I've just started working on my first SpriteKit game that will eventually run on both tvOS and iOS and am looking at how to build a "button". So far, I've got a custom node that looks like:
class MyButton: SKSpriteNode {
...
#if os(tvOS)
override var canBecomeFocused: Bool {
true
}
override func didUpdateFocus(...) {
...
}
#endif
}
The above let me nicely handle focus changes in tvOS and now I'm looking at reacting to selecting the button.

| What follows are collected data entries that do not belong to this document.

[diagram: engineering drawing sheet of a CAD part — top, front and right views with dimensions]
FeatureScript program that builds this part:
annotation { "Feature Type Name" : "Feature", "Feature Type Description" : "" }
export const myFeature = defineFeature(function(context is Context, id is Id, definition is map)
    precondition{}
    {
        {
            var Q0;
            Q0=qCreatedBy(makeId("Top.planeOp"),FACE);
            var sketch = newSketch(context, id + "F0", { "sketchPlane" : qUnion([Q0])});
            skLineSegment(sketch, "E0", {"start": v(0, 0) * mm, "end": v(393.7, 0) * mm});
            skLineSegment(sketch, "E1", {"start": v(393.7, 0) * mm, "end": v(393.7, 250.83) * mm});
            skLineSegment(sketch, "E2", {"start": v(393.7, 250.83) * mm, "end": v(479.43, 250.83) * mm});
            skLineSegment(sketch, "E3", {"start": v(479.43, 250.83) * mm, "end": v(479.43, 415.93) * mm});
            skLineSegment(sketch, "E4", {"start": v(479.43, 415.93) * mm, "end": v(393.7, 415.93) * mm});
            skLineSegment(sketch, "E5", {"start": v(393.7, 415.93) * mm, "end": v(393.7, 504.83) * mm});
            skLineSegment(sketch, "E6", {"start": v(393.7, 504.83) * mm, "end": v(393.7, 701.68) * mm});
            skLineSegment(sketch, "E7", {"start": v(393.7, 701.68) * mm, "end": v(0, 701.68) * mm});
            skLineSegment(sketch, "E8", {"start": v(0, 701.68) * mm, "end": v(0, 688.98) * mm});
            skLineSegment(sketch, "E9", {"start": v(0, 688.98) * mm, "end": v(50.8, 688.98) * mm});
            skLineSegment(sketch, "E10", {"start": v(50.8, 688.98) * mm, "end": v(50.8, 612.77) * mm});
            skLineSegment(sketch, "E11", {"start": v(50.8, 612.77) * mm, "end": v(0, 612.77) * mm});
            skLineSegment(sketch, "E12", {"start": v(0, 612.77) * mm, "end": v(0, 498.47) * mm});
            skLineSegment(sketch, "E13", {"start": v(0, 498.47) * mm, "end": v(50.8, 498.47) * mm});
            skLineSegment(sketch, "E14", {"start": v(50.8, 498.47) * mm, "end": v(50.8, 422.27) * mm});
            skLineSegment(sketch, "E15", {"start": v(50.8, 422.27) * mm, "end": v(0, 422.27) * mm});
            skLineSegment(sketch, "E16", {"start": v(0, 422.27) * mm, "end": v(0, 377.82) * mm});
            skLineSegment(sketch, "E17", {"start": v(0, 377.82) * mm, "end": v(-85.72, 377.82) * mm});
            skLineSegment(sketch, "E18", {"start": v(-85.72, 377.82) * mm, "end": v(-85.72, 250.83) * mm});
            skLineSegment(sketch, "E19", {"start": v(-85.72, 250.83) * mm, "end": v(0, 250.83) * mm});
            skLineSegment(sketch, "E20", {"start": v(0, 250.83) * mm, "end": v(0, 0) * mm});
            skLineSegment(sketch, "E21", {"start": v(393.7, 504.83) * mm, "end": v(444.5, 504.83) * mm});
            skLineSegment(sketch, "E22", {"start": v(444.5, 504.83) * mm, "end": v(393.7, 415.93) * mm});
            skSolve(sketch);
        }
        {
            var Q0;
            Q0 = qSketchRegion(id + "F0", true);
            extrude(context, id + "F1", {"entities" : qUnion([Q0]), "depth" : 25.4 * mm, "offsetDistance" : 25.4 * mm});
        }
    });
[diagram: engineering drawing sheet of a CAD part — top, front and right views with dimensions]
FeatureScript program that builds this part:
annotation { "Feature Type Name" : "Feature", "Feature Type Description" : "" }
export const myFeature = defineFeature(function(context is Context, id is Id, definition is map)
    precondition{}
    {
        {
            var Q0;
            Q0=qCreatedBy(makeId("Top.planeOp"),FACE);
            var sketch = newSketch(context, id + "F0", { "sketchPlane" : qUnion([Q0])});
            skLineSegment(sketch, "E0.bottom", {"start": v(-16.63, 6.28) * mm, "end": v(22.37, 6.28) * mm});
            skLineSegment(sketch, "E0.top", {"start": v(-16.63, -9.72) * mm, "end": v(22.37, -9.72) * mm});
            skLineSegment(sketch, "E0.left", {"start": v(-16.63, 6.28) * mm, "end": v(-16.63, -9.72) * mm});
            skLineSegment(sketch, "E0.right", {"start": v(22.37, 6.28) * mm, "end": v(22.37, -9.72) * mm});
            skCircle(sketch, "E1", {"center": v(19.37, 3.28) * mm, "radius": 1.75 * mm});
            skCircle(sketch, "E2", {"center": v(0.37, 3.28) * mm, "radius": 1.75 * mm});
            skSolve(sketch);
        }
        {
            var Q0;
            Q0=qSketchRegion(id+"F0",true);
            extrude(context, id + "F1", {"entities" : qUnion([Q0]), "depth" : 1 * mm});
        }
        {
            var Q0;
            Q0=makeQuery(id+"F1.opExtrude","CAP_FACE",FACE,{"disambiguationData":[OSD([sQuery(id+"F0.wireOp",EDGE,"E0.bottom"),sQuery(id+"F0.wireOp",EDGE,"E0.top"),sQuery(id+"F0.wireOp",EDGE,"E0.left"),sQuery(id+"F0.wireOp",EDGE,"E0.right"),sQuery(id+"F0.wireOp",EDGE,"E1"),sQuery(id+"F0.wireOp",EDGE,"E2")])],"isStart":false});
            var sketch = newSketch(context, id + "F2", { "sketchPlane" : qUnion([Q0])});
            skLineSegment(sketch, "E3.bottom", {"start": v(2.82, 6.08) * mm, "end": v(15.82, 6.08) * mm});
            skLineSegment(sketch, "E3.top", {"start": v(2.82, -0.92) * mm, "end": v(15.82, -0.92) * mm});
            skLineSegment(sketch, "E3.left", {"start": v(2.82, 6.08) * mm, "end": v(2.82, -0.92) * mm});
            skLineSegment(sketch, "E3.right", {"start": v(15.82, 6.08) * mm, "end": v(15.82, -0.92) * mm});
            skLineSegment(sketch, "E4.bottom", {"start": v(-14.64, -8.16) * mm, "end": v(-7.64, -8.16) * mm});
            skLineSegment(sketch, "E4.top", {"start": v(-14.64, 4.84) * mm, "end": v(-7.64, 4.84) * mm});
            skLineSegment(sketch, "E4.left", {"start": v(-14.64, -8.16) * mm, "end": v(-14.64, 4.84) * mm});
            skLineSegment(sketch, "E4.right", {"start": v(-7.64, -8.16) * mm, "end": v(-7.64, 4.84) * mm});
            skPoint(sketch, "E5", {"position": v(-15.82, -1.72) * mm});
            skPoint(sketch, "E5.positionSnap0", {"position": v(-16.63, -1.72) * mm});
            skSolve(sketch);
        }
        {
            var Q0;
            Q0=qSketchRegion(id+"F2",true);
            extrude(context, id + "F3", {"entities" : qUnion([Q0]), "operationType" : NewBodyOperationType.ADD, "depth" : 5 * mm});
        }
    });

Searching around, all the articles/questions/posts are from 2015-2016 - which is a LOOOONG time ago. Most of the guidance appears to be to add a tap gesture recognizer in the owning scene and getting the scene to hand it off to the button. That seems pretty brittle and I'd much prefer if the button itself is responsible for its own tap management.
So, I guess my question is whether I should just add a gesture recognizer to my custom button class? Is this inefficient if I end up having 7-8 buttons on the screen and each one has its own gesture recognizer?
Somewhat related, all of the 10-year-old advice is that if we add recognizers to scenes, then they need to be removed from the view controller... however, in the modern day world with SwiftUI, my project doesn't even have a view controller (yet, anyway)... what gesture recognizer lifecycle management do I need in a SpriteKit scene that is presented within a SpriteKitView
?
Or, is there a better way? I was kind of hoping that overriding pressesBegan()
(or something similar) in my custom button might have been triggered on tvOS (like touchesBegan()
lets me manage touches for the iOS variant of my app)
Any pointers or suggestions would be gladly received. Thanks.